The HPSUMMARY Procedure

Computational Resources

The total of unique classification values that PROC HPSUMMARY allows depends on the amount of computer memory that is available. PROC HPSUMMARY uses the same memory allocation scheme across all operating environments. When classification variables are involved, PROC HPSUMMARY must keep a copy of each unique value of each classification variable in memory. You can estimate the memory requirements to group the classification variable by calculating

\[  N c_1(L c_1 + K ) + N c_2(L c_2 + K ) + \ldots + N c_ n (L c_ n + K )  \]

where $N c_ i$ is the number of unique values for the classification variable, $L c_ i$ is the combined unformatted and formatted length of $c_ i$, and $K$ is some constant on the order of 32 bytes (64 for 64-bit architectures). When you use the GROUPINTERNAL option in the CLASS statement, $L c_ i$ is simply the unformatted length of $c_ i$.

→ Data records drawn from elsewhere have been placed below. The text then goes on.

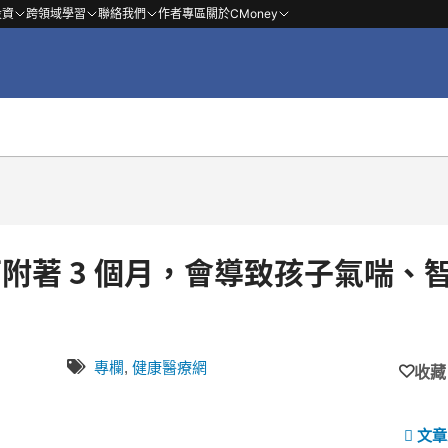
投資
跨領域學習
聯絡我們
作者專區
關於CMoney
！可附著 3 個月，會導致孩子氣喘、
專欄
,
健康醫療網
收藏
文章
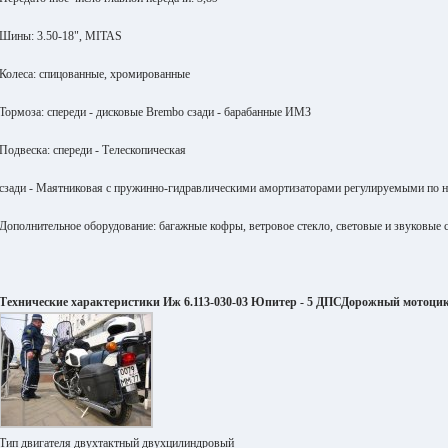
Шины: 3.50-18", MITAS
Колеса: спицованные, хромированные
Тормоза: спереди - дисковые Brembo сзади - барабанные ИМЗ
Подвеска: спереди - Телескопическая
сзади - Маятниковая с пружинно-гидравлическими амортизаторами регулируемыми по н
Дополнительное оборудование: багажные кофры, ветровое стекло, световые и звуковые 
Технические характеристики Иж 6.113-030-03 Юпитер - 5 ДПСДорожный мотоцик
Тип двигателя двухтактный двухцилиндровый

The GROUPINTERNAL option can improve computer performance because the grouping process is based on the internal values of the classification variables. If a numeric classification variable is not assigned a format and you do not specify GROUPINTERNAL, then PROC HPSUMMARY uses the default format, BEST12., to format numeric values as character strings. Then PROC HPSUMMARY groups these numeric variables by their character values, which takes additional time and computer memory.

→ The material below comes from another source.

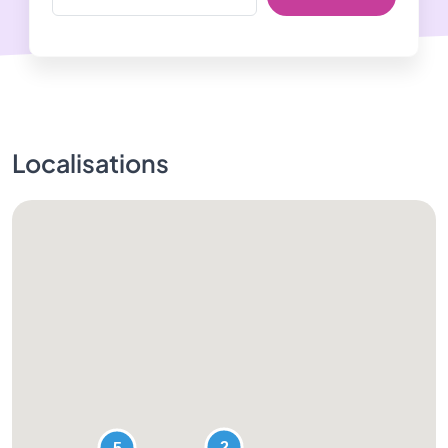
Localisations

Each unique combination of classification variables $c_{1_ i}$ $c_{2_ j}$ for a given type forms a level in that type. See the section TYPES Statement. You can estimate the maximum potential space requirements for all levels of a given type, when all combinations actually exist in the data (a complete type), by calculating

\[  W *N c_1 *N c_2 * \ldots *N c_ n  \]

where $W$ is a constant based on the number of variables analyzed and the number of statistics calculated (unless you request QMETHOD=OS to compute the quantiles) and $N c_1 \ldots N c_ n$ are the number of unique levels for the active classification variables of the given type.

Clearly, the memory requirements of the levels overwhelm the levels of the classification variables. For information about how to adjust your computation resource parameters, see the SAS documentation for your operating environment.

Another way to enhance performance is by carefully applying the TYPES or WAYS statement, limiting the computations to only those combinations of classification variables that you are interested in.